2 rests on his alibi. An alibi, however, is a plea in the nature of a defence; the burden to establish it rests squarely on the accused. Here, the documents relied upon, parking chit, chemist’s receipt, OPD card, CCTV clip, have yet to be formally proved. Until that exercise is undertaken, they remain untested pieces of paper. To treat them as conclusive at the threshold would invert the established order of criminal proceedings, requiring the Court to pronounce upon a defence before the prosecution is allowed to lead its full evidence. Even assuming the documents will eventually be proved, their face value does not eclipse the prosecution version. The parking slip is timed at 06:30 a.m.; the chemist’s bill and CCTV images are from 12:09 p.m. The confrontation is alleged at 08:30 a.m. A road journey from Jagowal to Chandigarh of roughly ninety kilometres in a private vehicle can comfortably be accomplished within the intervening window.

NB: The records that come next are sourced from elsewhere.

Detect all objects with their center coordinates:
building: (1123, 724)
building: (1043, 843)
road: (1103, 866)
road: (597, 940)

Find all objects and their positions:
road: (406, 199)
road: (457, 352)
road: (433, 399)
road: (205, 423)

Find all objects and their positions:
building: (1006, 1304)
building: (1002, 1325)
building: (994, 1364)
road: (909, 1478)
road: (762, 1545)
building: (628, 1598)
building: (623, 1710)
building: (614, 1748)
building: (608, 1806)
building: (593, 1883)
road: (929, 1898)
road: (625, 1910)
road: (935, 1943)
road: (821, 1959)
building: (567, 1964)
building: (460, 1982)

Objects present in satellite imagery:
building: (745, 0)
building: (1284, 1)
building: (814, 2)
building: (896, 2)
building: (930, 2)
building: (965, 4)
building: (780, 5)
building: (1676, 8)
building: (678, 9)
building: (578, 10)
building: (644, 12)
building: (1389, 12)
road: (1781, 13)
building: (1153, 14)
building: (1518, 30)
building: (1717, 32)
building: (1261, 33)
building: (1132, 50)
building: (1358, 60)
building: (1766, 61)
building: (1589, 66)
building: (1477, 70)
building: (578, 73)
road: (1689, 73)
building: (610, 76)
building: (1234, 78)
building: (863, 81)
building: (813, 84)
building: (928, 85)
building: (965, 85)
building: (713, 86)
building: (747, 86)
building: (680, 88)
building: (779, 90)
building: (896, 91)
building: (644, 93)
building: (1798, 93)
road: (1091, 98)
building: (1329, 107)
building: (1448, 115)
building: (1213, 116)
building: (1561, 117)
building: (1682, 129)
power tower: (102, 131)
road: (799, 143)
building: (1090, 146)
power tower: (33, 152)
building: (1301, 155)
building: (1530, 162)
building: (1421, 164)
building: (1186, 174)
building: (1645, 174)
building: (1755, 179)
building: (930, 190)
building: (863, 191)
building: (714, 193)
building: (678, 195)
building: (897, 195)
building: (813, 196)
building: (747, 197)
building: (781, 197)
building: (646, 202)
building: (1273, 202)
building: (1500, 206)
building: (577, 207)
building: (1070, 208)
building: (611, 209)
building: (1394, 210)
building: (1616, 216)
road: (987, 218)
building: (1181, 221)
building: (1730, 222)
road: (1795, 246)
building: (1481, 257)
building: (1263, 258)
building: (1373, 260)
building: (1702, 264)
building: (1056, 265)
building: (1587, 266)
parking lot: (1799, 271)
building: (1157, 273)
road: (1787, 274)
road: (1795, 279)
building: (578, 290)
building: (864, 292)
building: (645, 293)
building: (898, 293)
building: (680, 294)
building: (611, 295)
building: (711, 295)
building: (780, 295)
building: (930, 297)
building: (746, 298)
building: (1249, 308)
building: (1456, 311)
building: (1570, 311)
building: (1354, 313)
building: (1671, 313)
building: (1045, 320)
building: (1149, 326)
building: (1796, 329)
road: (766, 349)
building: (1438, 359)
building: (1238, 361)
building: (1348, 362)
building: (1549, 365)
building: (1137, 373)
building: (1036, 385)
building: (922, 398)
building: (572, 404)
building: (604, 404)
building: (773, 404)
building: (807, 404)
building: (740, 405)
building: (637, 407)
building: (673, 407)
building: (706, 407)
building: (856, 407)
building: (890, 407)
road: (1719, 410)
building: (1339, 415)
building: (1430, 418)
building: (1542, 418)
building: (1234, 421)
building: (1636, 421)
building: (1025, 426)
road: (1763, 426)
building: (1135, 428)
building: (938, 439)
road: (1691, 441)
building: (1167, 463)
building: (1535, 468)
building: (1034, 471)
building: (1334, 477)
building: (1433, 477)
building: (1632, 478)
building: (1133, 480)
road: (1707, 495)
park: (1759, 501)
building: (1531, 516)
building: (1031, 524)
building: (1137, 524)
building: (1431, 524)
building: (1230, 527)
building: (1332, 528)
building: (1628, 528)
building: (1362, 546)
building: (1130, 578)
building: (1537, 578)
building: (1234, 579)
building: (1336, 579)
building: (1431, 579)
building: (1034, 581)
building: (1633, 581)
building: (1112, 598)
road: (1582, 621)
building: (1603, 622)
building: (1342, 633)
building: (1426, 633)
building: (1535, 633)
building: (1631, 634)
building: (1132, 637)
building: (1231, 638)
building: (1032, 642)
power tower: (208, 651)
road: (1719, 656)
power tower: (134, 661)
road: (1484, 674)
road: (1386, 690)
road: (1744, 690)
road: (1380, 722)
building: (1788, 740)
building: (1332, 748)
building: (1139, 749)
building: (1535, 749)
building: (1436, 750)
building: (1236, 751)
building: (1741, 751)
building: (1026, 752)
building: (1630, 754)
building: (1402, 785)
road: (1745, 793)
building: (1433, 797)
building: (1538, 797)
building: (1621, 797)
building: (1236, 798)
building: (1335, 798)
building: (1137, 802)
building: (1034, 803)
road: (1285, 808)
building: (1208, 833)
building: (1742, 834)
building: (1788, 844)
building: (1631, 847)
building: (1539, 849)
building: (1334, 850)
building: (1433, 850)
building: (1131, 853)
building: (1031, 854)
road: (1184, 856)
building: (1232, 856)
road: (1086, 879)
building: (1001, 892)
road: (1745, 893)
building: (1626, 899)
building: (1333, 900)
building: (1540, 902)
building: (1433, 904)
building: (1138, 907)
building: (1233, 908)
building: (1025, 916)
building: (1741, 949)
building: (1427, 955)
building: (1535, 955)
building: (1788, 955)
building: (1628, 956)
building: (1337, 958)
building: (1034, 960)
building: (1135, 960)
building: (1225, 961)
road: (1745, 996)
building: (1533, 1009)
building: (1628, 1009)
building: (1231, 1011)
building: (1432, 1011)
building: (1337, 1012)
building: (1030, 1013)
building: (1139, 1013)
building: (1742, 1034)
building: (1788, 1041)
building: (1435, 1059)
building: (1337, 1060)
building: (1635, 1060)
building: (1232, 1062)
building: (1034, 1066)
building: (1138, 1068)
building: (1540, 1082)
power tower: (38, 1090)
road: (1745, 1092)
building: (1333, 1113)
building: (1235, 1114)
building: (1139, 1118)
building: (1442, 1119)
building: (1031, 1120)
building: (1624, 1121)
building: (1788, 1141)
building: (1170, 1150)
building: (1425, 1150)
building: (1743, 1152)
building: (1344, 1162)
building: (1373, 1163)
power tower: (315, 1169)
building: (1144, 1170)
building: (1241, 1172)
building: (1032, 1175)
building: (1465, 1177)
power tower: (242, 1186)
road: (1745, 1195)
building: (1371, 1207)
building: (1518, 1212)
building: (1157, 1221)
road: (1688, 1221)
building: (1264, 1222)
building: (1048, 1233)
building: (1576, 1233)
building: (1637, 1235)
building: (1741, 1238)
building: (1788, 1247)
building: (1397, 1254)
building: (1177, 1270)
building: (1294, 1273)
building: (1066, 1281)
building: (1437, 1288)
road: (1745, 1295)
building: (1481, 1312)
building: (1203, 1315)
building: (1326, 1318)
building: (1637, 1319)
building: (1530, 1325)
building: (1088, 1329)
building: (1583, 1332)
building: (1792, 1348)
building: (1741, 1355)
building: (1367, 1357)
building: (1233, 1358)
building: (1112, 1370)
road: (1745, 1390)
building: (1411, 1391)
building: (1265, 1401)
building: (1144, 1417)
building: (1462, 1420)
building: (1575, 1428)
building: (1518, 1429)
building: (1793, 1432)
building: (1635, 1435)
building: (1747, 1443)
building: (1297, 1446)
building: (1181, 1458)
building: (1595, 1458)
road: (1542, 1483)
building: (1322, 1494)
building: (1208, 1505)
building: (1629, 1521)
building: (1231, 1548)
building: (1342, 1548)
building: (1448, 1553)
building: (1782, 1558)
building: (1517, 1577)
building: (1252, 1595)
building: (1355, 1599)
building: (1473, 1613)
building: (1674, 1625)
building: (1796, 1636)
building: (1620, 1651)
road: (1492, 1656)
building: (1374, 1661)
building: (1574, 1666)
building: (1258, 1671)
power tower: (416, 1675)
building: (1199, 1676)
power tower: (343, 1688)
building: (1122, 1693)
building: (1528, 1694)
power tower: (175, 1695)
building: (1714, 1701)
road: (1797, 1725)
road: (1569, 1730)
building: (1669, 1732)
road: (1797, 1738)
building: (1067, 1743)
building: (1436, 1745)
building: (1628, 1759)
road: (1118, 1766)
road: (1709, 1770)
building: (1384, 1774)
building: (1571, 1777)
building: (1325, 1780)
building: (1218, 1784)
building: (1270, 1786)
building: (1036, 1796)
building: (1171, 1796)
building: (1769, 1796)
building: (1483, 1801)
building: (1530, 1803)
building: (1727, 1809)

More importantly, abetment to suicide is not an offence committed at a single moment. It may consist of a build-up of psychological pressure culminating in self-destruction, and the law punishes that build-up wherever and whenever it occurs.” (Emphasis supplied) 6. Now coming to the facts of the case the only contention of the petitioner is that the date over the cheque was filled up by the complainant without her consent. This, in the considered opinion of this court, is not a justifiable ground to quash the entire proceeding at this nascent stage, hence this Court is of the considered view that this is not a fit case, where the prayer as prayed for by the petitioner in the instant Cr.M.P. is to be acceded in exercise of its jurisdiction under Section 482 of the Cr.P.C . 7. Hence, the instant Cr.M.P. is dismissed being without any merit.